For many years the anticoagulant activity of heparin has been estimated by coagulation assays, in which the prolongation of clotting times by heparin is measured under various conditions. More recently, assays have been developed which measure the inhibitory action of heparin on isolated coagulation enzymes, notably Factor Xa and thrombin, using specific amidolytic peptide substrates. The anticoagulant activity of heparin arises primarily from its ability to bind to antithrombin III (AT III), altering the conformation and enhancing the activity of this major protease inhibitor. Passage of heparin through an immobilised AT III column yields two fractions: a high affinity fraction with 300-350 iu mg-1 anticoagulant activity, comprising one-third of the total, and a low affinity fraction with an activity of less than 10 iu mg-1, comprising the remaining two-thirds. Studies in several laboratories have demonstrated that a specific pentasaccharide sequence is required for AT III binding. The authors have shown that the presence or absence of this sequence can be detected by high-field proton NMR, thus providing a semi-quantitative method for a functionally important group. A second major influence on anticoagulant activity is molecular weight distribution. Studies in the authors' laboratory on a series of fractions of 5000-35,000 showed that whereas anticoagulant activity in APTT clotting assays decreased with decreasing molecular weight (Mr), activity in anti-Xa assays was maintained or increased in the low Mr fractions.
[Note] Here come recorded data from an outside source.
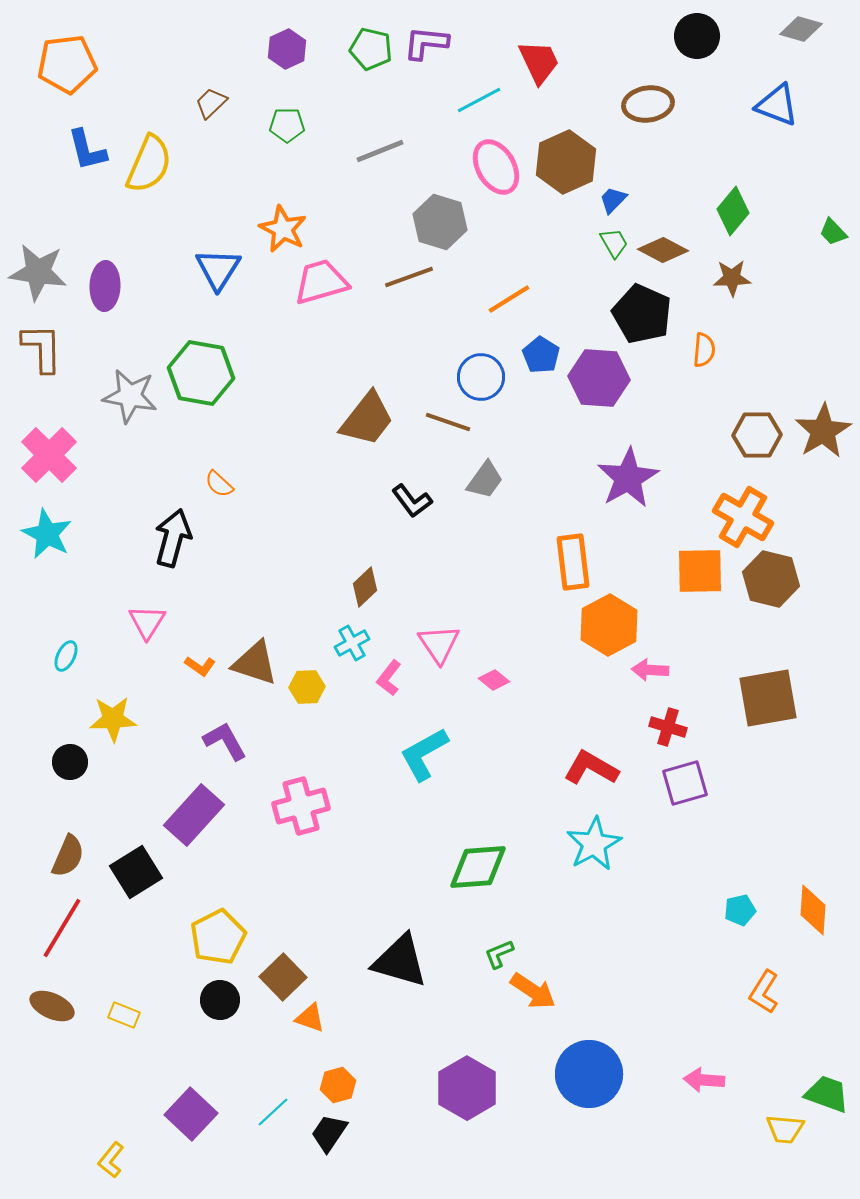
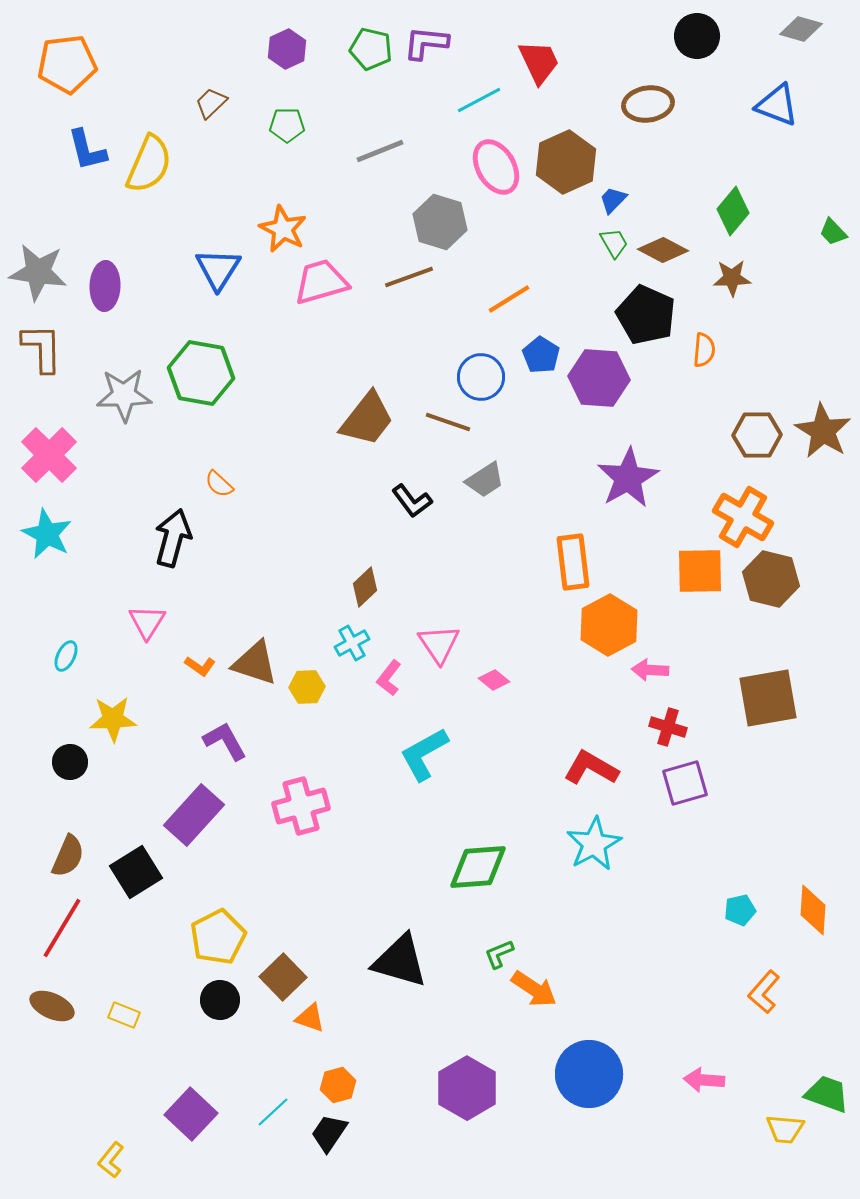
black pentagon at (642, 314): moved 4 px right, 1 px down
gray star at (130, 396): moved 6 px left, 1 px up; rotated 12 degrees counterclockwise
brown star at (823, 431): rotated 10 degrees counterclockwise
gray trapezoid at (485, 480): rotated 21 degrees clockwise
orange arrow at (533, 991): moved 1 px right, 2 px up
orange L-shape at (764, 992): rotated 9 degrees clockwise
However, in vivo studies showed that high affinity fragments with anti-Xa activity only were poor antithrombotic agents. It appears that the presence of the AT III binding site alone is not sufficient for full antithrombotic activity; an extra length of polysaccharide chain of at least 15 residues is required. Molecular weight distribution is readily assessed by HPLC, although the lack of suitable reference materials hampers assignment of absolute molecular weights. Important determinants of anticoagulant activity can now be assessed by physicochemical techniques but, at present, these techniques are not precise enough to replace anticoagulant assays as predictors of in vivo behaviour.